- Born: Tamara Hughes 1961 (age 64–65)
- Education: University of Southern California (BS)
- Known for: 11% stake in Public Storage
- Spouse: Eric Gustavson ​(m. 1993)​
- Children: 2
- Relatives: B. Wayne Hughes (father) B. Wayne Hughes Jr. (brother)

= Tamara Gustavson =

American billionaire

Tamara Hughes Gustavson (born 1961) is an American billionaire businesswoman. The daughter of Public Storage co-founder and chairman B. Wayne Hughes, Gustavson is Public Storage's largest shareholder, owning 11% of the company. As of May 2026, she had an estimated net worth of US$8.6 billion.

==Early life and education==
Gustavson was born in 1961 to B. Wayne Hughes and Marjorie McKechnie. She has one older brother, B. Wayne Hughes Jr. She graduated from San Marino High School in 1979. Gustavson attended the University of Southern California, and was a member of the Pi Beta Phi sorority. She graduated in 1983 with a Bachelor of Science in public affairs.

==Career==
Gustavson joined Public Storage in 1983. She worked at the company for twenty years, rising to senior vice president before leaving in 2003. She joined the company's board of trustees in 2008 and, as of 2022, was the largest shareholder with an 11% stake. In 2016, with an estimated net worth of $4.9 billion, she established herself as the wealthiest person in the state of Kentucky.

Gustavson was on the board of directors of the USC-CHLA Institute for Pediatric Clinical Research from 2004 to 2008, and has served as Director of the William Lawrence & Blanche Hughes Foundation.

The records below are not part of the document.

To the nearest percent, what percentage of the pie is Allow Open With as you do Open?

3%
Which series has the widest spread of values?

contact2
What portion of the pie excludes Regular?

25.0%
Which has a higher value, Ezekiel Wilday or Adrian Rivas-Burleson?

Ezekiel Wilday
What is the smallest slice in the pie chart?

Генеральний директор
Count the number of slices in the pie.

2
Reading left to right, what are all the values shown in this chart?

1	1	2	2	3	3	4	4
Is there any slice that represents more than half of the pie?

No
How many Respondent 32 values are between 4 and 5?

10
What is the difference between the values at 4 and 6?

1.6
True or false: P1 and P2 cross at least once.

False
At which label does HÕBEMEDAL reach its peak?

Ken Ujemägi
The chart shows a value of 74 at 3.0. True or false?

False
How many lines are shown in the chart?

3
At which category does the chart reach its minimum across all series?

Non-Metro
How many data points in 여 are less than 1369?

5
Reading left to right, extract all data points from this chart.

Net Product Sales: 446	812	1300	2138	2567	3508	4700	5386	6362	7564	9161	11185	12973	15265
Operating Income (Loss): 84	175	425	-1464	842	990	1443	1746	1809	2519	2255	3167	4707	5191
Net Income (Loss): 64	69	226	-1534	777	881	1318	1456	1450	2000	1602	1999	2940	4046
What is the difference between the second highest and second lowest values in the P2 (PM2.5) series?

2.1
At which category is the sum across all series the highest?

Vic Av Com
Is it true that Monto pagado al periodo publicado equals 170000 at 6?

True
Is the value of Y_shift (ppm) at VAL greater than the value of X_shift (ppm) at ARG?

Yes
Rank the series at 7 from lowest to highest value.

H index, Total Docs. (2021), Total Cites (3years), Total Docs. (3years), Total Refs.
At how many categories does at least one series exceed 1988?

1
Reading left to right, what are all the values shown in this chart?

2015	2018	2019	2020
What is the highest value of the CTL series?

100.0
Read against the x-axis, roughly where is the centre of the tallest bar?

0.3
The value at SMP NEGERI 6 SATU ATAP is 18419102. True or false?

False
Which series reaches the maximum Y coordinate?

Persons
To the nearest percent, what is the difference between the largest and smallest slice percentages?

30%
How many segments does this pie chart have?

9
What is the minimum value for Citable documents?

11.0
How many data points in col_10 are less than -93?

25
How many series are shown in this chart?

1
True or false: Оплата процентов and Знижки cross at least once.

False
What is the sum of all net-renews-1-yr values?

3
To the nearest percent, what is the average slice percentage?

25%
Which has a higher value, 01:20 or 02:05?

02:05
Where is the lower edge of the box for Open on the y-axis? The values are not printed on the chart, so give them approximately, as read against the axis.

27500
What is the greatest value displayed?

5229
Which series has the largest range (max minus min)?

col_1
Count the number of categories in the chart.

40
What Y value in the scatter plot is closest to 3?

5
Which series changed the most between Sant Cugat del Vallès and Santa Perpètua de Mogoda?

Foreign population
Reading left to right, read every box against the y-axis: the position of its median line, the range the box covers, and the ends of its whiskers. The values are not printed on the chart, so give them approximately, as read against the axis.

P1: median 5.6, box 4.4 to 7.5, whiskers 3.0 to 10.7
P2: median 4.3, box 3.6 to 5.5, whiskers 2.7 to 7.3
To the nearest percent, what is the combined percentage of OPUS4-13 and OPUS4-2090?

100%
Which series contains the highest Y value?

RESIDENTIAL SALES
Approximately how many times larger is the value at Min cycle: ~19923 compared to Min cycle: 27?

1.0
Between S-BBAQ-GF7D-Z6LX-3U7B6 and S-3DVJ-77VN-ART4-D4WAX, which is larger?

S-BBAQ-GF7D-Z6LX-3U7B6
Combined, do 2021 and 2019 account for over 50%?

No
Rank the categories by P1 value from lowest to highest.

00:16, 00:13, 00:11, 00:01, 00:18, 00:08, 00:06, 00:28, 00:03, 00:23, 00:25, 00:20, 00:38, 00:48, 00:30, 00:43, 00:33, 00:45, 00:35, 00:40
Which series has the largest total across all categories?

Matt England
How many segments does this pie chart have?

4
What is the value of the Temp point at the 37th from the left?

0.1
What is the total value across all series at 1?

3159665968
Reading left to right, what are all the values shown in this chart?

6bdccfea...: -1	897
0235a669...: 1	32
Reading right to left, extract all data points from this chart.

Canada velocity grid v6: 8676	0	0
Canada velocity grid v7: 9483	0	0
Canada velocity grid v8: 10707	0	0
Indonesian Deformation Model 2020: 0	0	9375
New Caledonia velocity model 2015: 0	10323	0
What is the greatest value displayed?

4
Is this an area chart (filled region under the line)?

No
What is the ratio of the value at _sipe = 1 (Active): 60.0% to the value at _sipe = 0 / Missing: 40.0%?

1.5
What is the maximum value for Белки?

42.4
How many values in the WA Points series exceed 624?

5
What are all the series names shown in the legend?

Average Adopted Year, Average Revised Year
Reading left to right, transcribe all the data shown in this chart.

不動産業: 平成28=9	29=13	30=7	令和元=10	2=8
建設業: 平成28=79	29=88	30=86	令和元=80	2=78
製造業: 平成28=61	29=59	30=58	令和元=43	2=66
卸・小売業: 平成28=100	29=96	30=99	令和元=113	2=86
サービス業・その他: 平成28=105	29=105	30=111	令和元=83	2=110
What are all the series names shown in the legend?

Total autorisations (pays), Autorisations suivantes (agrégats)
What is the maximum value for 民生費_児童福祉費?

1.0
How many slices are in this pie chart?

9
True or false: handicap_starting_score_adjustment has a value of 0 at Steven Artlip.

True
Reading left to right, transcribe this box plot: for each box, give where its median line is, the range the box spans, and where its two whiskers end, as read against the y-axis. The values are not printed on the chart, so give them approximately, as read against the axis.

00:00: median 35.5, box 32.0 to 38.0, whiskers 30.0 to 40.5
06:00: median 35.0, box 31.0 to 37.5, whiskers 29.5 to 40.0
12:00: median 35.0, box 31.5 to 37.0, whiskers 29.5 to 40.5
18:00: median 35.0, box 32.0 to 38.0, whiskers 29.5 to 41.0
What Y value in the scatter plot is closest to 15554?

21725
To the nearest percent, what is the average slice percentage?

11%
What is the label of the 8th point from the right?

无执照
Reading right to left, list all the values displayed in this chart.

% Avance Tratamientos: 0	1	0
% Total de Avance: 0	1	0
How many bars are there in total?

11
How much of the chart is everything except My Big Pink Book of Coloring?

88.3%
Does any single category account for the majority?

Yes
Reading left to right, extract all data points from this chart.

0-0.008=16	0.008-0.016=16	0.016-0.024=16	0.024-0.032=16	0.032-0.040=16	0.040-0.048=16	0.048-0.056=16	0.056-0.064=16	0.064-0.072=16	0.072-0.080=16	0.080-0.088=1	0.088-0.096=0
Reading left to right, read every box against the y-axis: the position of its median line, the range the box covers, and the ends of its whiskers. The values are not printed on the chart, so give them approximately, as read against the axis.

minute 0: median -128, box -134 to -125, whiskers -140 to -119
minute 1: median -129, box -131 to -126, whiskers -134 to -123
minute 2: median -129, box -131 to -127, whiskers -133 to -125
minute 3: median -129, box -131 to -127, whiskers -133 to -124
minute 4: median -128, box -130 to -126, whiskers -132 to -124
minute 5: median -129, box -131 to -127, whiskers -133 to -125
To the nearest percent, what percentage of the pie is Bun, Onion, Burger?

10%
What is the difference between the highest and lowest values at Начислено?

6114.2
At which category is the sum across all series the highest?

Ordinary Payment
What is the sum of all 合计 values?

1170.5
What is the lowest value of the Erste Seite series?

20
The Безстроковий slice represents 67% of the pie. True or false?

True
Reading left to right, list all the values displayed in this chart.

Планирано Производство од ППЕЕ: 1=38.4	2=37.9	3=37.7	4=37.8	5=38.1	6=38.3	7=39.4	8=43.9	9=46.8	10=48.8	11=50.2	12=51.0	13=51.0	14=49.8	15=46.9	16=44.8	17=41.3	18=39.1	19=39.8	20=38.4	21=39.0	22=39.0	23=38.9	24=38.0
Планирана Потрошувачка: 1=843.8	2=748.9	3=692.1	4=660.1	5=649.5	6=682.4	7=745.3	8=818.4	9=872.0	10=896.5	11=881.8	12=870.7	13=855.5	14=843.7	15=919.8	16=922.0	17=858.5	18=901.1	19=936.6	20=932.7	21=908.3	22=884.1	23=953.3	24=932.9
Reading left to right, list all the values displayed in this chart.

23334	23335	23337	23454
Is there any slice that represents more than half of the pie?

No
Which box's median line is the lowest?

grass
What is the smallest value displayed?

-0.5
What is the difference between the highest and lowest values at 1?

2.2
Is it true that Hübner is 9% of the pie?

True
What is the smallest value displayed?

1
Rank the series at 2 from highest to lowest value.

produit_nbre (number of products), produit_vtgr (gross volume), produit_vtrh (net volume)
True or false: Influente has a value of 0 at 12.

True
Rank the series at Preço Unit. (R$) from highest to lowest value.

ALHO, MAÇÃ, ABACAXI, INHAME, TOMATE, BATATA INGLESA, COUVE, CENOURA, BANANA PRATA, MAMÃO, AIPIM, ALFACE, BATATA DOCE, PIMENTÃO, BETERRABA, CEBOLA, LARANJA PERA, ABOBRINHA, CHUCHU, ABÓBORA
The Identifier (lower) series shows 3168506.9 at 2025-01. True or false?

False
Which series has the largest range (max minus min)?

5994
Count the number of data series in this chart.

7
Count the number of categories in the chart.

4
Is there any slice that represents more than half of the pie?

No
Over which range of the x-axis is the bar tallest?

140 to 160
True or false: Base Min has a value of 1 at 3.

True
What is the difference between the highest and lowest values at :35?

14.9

In 2016, Gustavson joined the board of American Homes 4 Rent, a publicly traded REIT specializing in single-family rental homes founded by B. Wayne Hughes. She became chairwoman of its board in May 2019. In 2020, she ranked 154 on the Forbes 400 with a net worth of $4.6 billion. In October 2022, Forbes estimated her net worth at $7.3 billion.

==Personal life==
Gustavson married her husband Eric in 1993. They have two children and live in Lexington, Kentucky. She and her husband own Spendthrift Farm, a Thoroughbred race horse breeding farm in Kentucky that is home to ten Kentucky Derby winners and the Hall of Fame mare Beholder.

In May 2022, Gustavson had put her Malibu property on sale for $127.5 million. In October 2022, American businessman Byron Allen bought the property for $100 million.